Seasonal Employees can Mean Extra Risks—is Your New Jersey Restaurant Insured?

Restaurants are always looking for good people. If you own a restaurant on the New Jersey Shore, you know that the summer season is all-important. And, while the increase in business is great news for your New Jersey restaurant, it does mean you’ll likely need to increase your workforce.

Whether you’re hiring seasonal or full-time restaurant staff in New Jersey there are certain regulations that must be followed: all employees must provide an I-9 Employee Eligibility Verification Certificate and a W-4 Employee Withholding Allowance Certificate. All employers must report new hires to the New Jersey New Hire Reporting Center and set up the payment of Payroll Taxes including Federal Income Tax Withholding, State Income Tax Withholding, Social Security and Medicare, and Unemployment Insurance. Furthermore, employers must carry Workers Compensation Insurance for all employees—even seasonal—and must display both Federal and New Jersey labor law posters where they can be clearly seen by employees.

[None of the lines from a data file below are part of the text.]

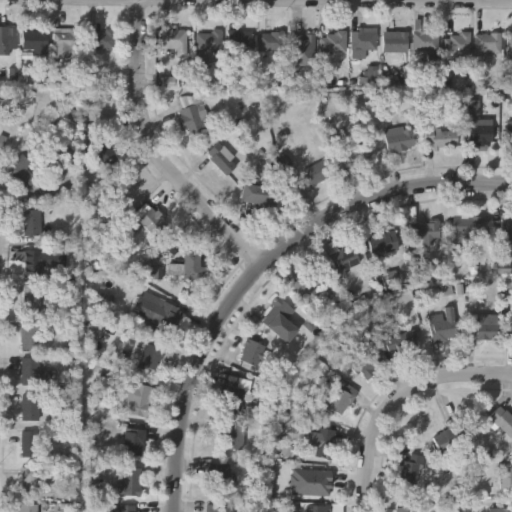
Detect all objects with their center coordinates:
road: (466, 1)
building: (7, 38)
building: (64, 38)
building: (101, 38)
building: (33, 39)
building: (173, 39)
building: (362, 39)
building: (425, 39)
building: (270, 40)
building: (335, 40)
building: (456, 40)
building: (66, 41)
building: (394, 41)
building: (7, 42)
building: (35, 42)
building: (102, 42)
building: (175, 42)
building: (240, 42)
building: (364, 42)
building: (487, 42)
building: (272, 43)
building: (426, 43)
building: (457, 43)
building: (336, 44)
building: (395, 44)
building: (208, 45)
building: (241, 45)
building: (510, 45)
building: (488, 46)
building: (210, 48)
building: (511, 48)
building: (301, 50)
building: (303, 53)
building: (190, 117)
building: (192, 120)
building: (479, 133)
building: (511, 133)
building: (440, 136)
building: (480, 136)
building: (398, 137)
building: (441, 139)
building: (2, 140)
building: (399, 140)
building: (2, 144)
road: (161, 149)
building: (354, 151)
building: (105, 152)
building: (106, 155)
building: (355, 155)
building: (222, 157)
building: (222, 160)
building: (20, 171)
building: (316, 171)
building: (21, 174)
building: (317, 174)
building: (123, 187)
building: (124, 191)
building: (259, 194)
building: (260, 197)
building: (152, 218)
building: (31, 221)
building: (153, 222)
building: (32, 224)
building: (466, 224)
building: (506, 224)
building: (129, 227)
building: (506, 227)
building: (425, 228)
building: (467, 228)
building: (130, 230)
building: (426, 232)
building: (381, 239)
building: (382, 242)
building: (344, 257)
building: (345, 260)
building: (34, 262)
road: (262, 264)
building: (35, 265)
building: (189, 265)
building: (504, 265)
building: (504, 268)
building: (190, 269)
building: (308, 283)
building: (309, 287)
building: (31, 296)
building: (32, 300)
building: (167, 316)
building: (279, 318)
building: (167, 319)
building: (280, 322)
building: (442, 323)
building: (442, 326)
building: (508, 326)
building: (480, 329)
building: (508, 330)
building: (481, 332)
building: (30, 334)
building: (31, 338)
building: (403, 340)
building: (404, 343)
building: (252, 351)
building: (150, 355)
building: (253, 355)
building: (151, 359)
building: (368, 361)
building: (369, 365)
building: (28, 370)
building: (30, 373)
building: (234, 391)
building: (235, 394)
building: (134, 398)
road: (397, 399)
building: (135, 401)
building: (29, 404)
building: (30, 407)
building: (503, 418)
building: (503, 421)
building: (230, 436)
building: (447, 438)
building: (232, 439)
building: (133, 440)
building: (28, 441)
building: (325, 442)
building: (448, 442)
building: (134, 443)
building: (29, 444)
building: (326, 445)
building: (410, 468)
building: (411, 471)
building: (219, 474)
building: (505, 475)
building: (27, 478)
building: (220, 478)
building: (505, 478)
building: (131, 480)
building: (28, 481)
building: (320, 482)
building: (132, 483)
building: (321, 485)
building: (28, 506)
building: (218, 507)
building: (324, 507)
building: (28, 508)
building: (129, 509)
building: (219, 509)
building: (325, 509)
building: (405, 509)
building: (505, 509)
building: (406, 510)
building: (505, 510)
building: (129, 511)
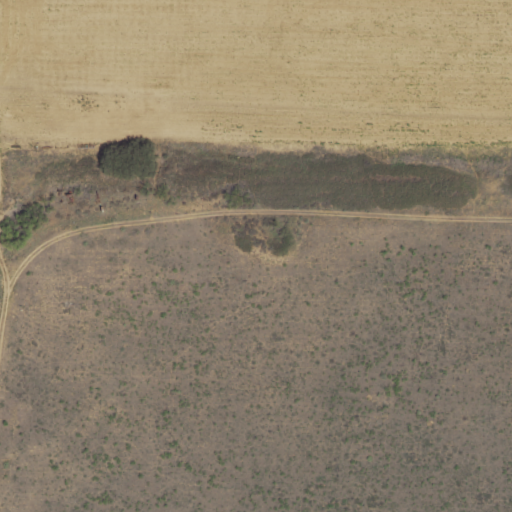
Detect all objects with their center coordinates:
road: (246, 184)
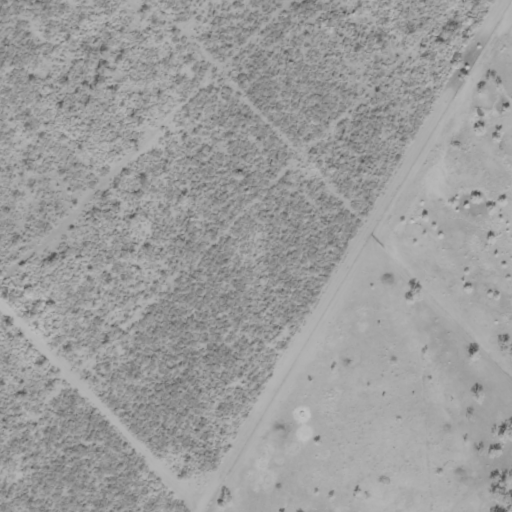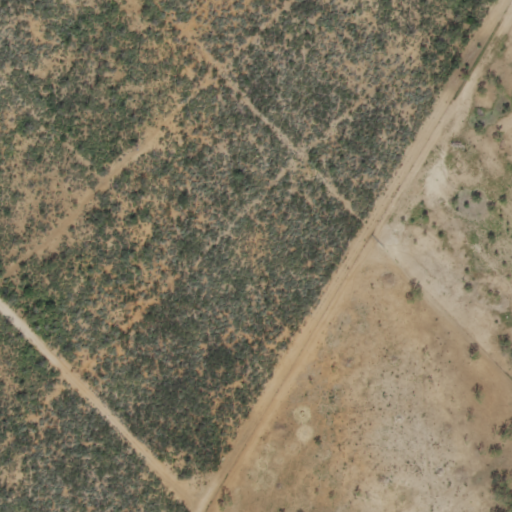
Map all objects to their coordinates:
road: (19, 24)
road: (401, 255)
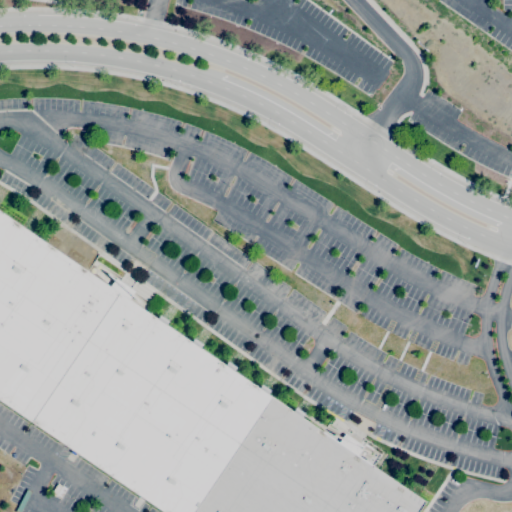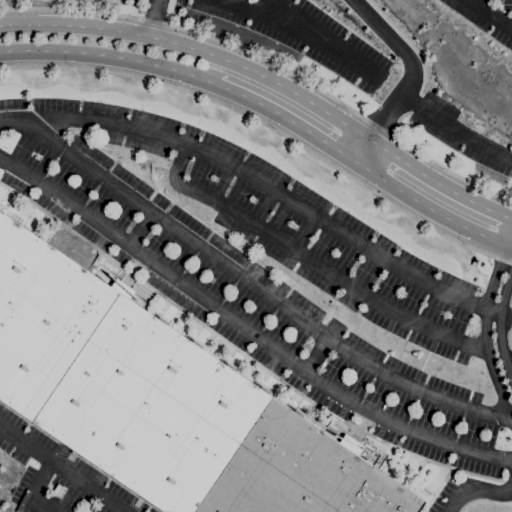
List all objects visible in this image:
road: (477, 3)
road: (219, 9)
road: (490, 14)
parking lot: (489, 15)
road: (301, 25)
road: (192, 48)
road: (111, 56)
road: (270, 62)
parking lot: (353, 67)
road: (410, 78)
road: (286, 120)
road: (452, 126)
road: (268, 128)
road: (253, 176)
road: (436, 182)
road: (428, 208)
road: (140, 232)
road: (311, 260)
parking lot: (265, 273)
road: (255, 289)
road: (493, 310)
road: (483, 325)
road: (500, 325)
road: (245, 331)
road: (315, 356)
building: (160, 401)
building: (161, 401)
road: (36, 491)
road: (245, 503)
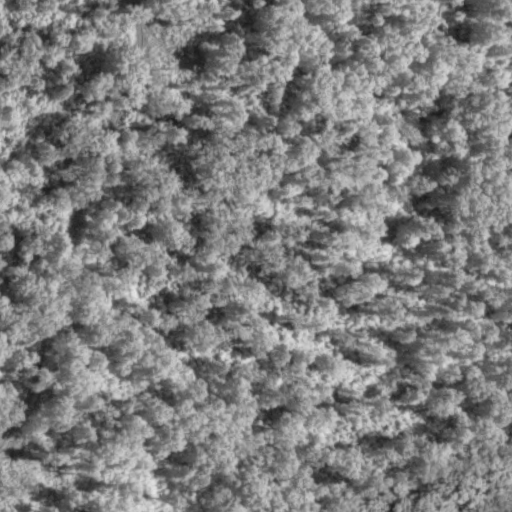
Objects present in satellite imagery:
road: (75, 229)
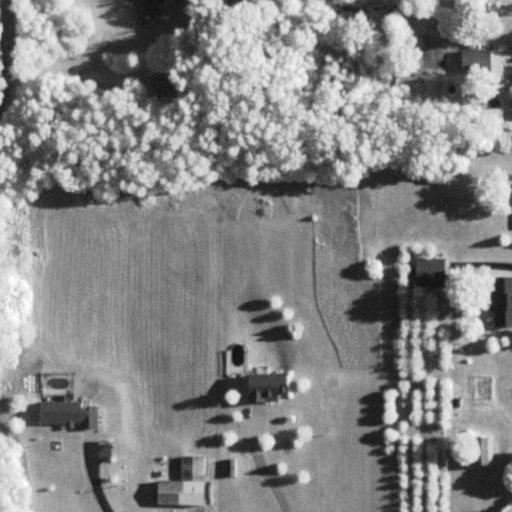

There is currently a shortage of restaurant workers throughout New Jersey and so, when a potential employee does come through your door it’s tempting to hire them without asking too many questions—perhaps you don’t pay as much attention to references, or look too closely at past experience. After all, you need to capitalize on the summer months; any help is better than none.

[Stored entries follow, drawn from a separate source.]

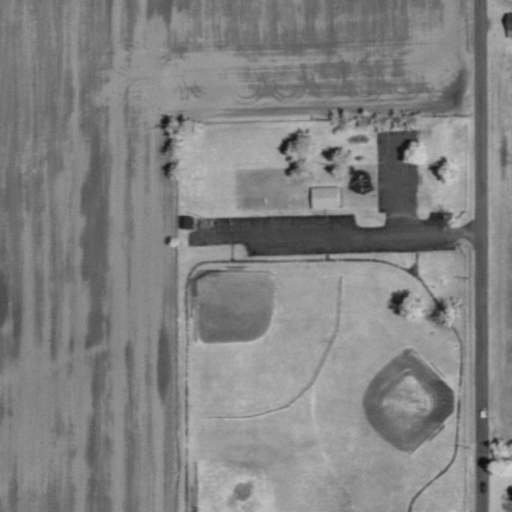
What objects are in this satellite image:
building: (510, 25)
building: (327, 197)
road: (379, 230)
road: (483, 256)
park: (322, 308)
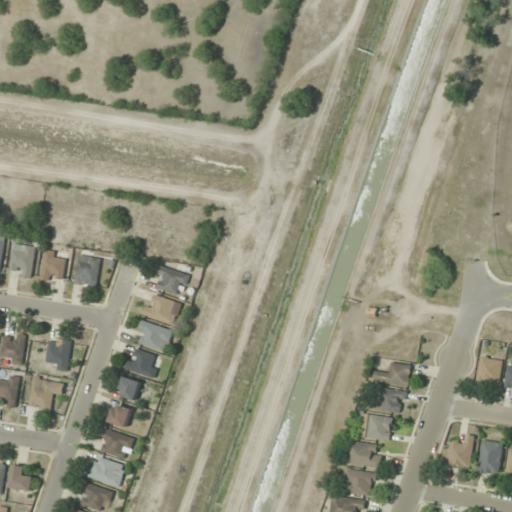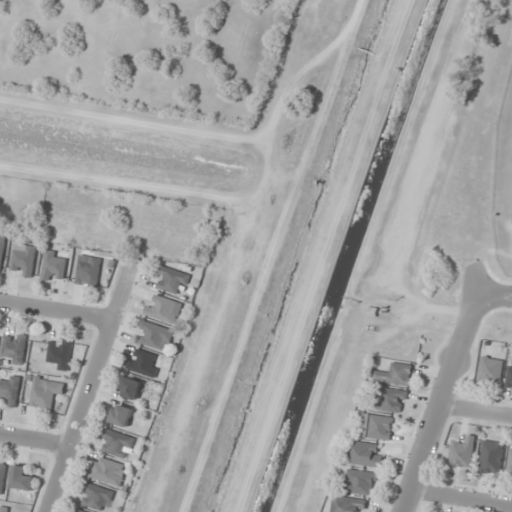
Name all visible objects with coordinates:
building: (1, 251)
building: (23, 260)
building: (54, 266)
building: (89, 271)
building: (172, 281)
road: (496, 295)
building: (163, 309)
road: (56, 311)
building: (155, 336)
building: (14, 348)
building: (60, 353)
building: (143, 363)
building: (491, 371)
building: (395, 375)
building: (509, 376)
road: (89, 386)
building: (130, 388)
building: (9, 391)
building: (45, 393)
building: (392, 400)
road: (438, 401)
road: (474, 411)
building: (121, 415)
building: (377, 427)
road: (34, 441)
building: (116, 443)
building: (365, 454)
building: (462, 454)
building: (492, 457)
building: (509, 466)
building: (108, 471)
building: (2, 477)
building: (22, 479)
building: (360, 482)
road: (462, 494)
building: (96, 496)
building: (346, 505)
building: (4, 509)
building: (81, 510)
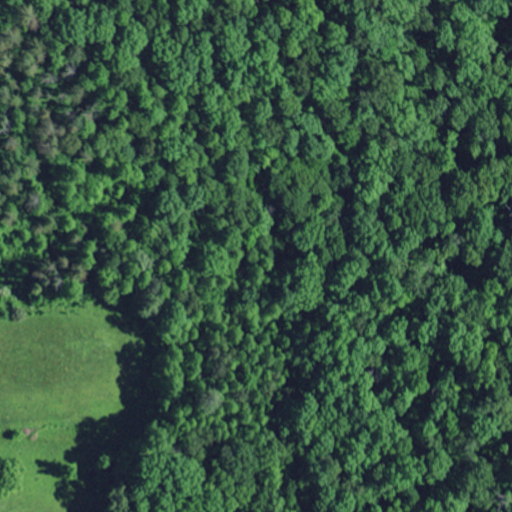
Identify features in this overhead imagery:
quarry: (382, 92)
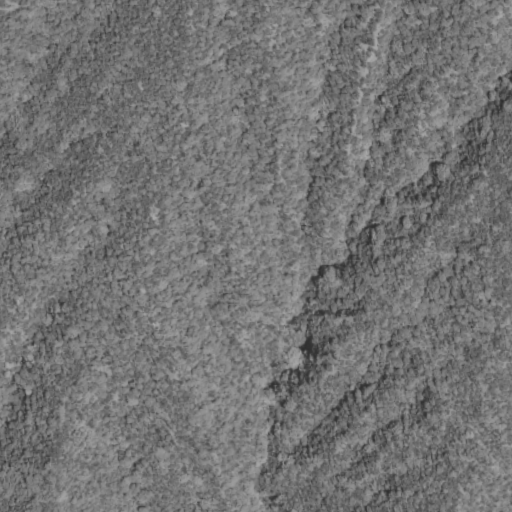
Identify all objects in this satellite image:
road: (18, 9)
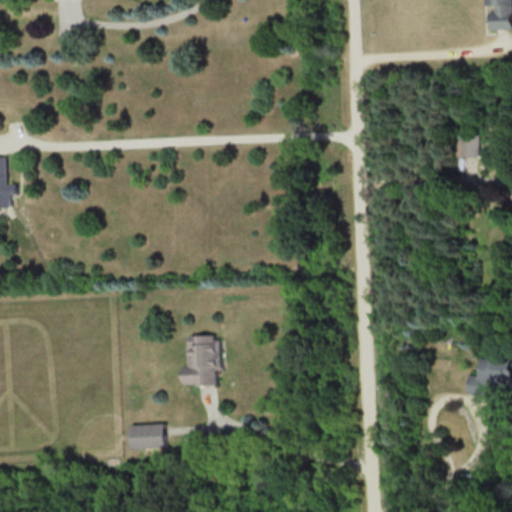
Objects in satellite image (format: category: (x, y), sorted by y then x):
building: (503, 13)
road: (135, 17)
road: (433, 46)
road: (184, 143)
building: (476, 144)
building: (9, 184)
road: (366, 256)
building: (210, 359)
building: (494, 374)
building: (151, 433)
road: (293, 442)
road: (443, 481)
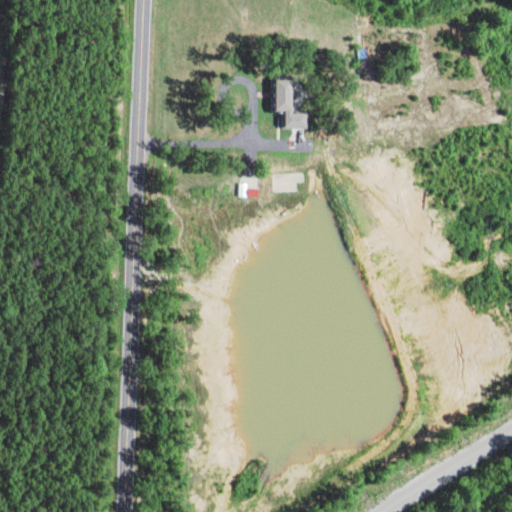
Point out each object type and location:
building: (286, 104)
road: (137, 256)
road: (446, 472)
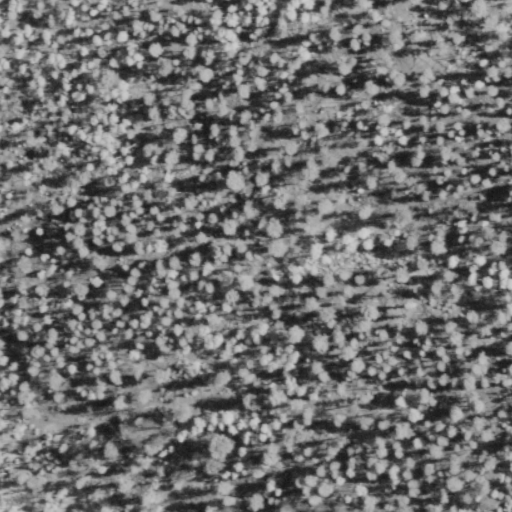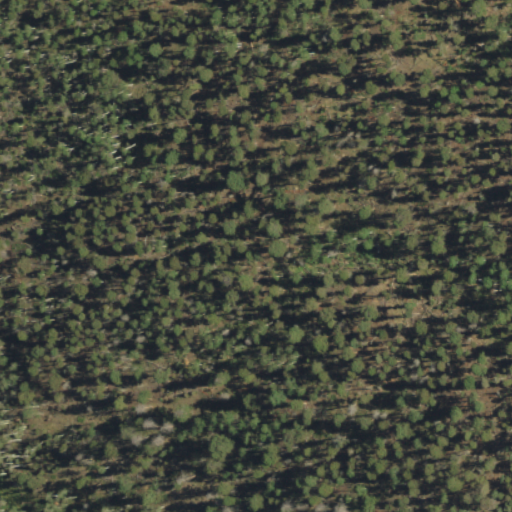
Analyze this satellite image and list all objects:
road: (202, 153)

Well, perhaps, but if you are hiring workers with whom you are less familiar than you’d like, it’s even more important to pay attention to your insurance.

If a seasonal worker breaks a vital piece of kitchen equipment does your restaurant insurance cover you? If a new hire who seemed great when they first arrived turns out to be less than respectful to the customers are you insured from any potential fall-out? If it’s discovered that an employee showed false papers and is not entitled to work in New Jersey, are you liable and are you insured? If you hired a group of seasonal workers and they all quit without notice, forcing you to close for a time, is your New Jersey restaurant insured for any loss of earnings?

Even if you’ve already hired most or all of your seasonal workers, it’s still a good idea to double-check the paperwork and ensure that your restaurant insurance will cover you if something goes wrong.

It’s never good business practice to just assume your restaurant insurance is adequate and it’s never too late to check the details or changes in circumstances with your broker or agent.